*** Opening Provided data ***
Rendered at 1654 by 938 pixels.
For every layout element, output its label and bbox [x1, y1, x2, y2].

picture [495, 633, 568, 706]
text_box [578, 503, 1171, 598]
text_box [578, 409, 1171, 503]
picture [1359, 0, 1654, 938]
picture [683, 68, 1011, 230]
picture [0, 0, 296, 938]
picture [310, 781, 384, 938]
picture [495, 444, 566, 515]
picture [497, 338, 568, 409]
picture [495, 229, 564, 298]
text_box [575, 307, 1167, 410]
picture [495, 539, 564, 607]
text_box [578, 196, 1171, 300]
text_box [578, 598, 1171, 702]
*** Closing Provided data ***
> Task prompt
Exactly as they stand, write out all of the entries.

> Result of this task
Rendered at 1654 by 938 pixels.
For every layout element, output its label and bbox [x1, y1, x2, y2].

picture [495, 633, 568, 706]
text_box [578, 503, 1171, 598]
text_box [578, 409, 1171, 503]
picture [1359, 0, 1654, 938]
picture [683, 68, 1011, 230]
picture [0, 0, 296, 938]
picture [310, 781, 384, 938]
picture [495, 444, 566, 515]
picture [497, 338, 568, 409]
picture [495, 229, 564, 298]
text_box [575, 307, 1167, 410]
picture [495, 539, 564, 607]
text_box [578, 196, 1171, 300]
text_box [578, 598, 1171, 702]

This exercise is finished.